A critical essay is an essay that applies an analytical framework to a text, event, or cultural phenomenon. The writer does not merely describe or summarize the subject but interprets it — reading it through a lens that reveals something not visible on the surface.
The critical essay is the dominant form in academic humanities. A literary critical essay might read a novel through the lens of postcolonial theory; a cultural critical essay might analyze a political speech through rhetorical theory; a philosophical critical essay might examine an argument’s hidden assumptions. In each case, the essay’s work is analysis: the writer shows the reader how to see the subject differently.

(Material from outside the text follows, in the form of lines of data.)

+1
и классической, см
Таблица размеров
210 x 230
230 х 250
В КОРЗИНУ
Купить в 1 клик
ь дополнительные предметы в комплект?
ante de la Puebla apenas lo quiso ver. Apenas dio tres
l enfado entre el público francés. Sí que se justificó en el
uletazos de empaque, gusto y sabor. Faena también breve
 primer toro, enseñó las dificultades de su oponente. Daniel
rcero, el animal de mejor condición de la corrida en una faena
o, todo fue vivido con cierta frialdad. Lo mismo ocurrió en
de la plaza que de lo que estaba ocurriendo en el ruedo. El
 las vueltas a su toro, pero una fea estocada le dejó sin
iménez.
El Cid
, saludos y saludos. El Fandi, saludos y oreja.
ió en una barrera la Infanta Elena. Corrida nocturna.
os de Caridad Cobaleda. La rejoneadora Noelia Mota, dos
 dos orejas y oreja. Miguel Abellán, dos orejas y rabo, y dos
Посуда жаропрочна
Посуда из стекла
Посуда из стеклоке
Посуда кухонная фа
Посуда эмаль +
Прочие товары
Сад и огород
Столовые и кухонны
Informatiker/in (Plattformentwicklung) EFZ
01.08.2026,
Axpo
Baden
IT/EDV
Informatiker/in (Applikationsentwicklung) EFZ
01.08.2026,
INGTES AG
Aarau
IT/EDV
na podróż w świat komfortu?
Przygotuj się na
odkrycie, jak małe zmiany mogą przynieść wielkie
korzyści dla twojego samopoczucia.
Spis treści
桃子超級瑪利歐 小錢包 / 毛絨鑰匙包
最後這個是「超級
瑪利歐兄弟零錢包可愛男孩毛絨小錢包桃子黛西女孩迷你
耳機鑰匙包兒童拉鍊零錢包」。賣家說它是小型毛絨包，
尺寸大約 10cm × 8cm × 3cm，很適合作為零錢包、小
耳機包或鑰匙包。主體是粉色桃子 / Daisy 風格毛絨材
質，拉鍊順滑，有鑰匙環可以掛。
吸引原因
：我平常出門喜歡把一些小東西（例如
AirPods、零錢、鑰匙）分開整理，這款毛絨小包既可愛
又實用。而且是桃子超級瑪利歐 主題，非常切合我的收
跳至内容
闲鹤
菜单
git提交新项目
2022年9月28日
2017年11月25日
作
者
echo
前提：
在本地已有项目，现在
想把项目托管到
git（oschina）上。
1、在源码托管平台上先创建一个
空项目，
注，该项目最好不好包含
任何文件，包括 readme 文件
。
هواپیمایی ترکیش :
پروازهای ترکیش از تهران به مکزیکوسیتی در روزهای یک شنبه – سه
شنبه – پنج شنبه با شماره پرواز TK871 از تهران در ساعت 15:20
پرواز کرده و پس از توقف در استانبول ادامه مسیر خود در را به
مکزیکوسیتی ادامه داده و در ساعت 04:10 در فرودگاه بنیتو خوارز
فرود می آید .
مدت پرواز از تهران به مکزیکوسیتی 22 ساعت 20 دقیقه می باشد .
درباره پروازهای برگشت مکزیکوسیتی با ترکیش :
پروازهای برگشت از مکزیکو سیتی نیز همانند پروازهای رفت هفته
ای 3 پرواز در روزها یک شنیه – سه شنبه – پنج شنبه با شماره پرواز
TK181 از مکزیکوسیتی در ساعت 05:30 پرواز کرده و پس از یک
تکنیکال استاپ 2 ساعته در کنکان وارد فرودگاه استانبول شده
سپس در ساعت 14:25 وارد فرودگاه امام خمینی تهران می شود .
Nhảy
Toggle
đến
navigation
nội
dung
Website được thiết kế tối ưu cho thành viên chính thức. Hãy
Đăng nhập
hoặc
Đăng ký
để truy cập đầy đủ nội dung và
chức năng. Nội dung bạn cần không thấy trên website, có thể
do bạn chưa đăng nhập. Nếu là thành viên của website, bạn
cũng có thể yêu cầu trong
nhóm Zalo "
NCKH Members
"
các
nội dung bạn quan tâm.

The form requires two things the writer must balance: fidelity to the subject (representing it accurately, quoting it fairly, not distorting it to fit the argument) and independent thinking (saying something about the subject that goes beyond what anyone can see without the essay’s analytical work). A critical essay that only summarizes the subject hasn’t done its work; one that distorts the subject to serve the argument has done dishonest work.
The critical essay’s evidence is typically drawn from the subject itself — close reading, textual analysis, detailed description. The warrant connecting evidence to claim is supplied by the analytical framework: “this detail matters because this theory tells us it matters.” Making that warrant explicit is essential, because readers who don’t share the analytical framework won’t see why the evidence supports the claim.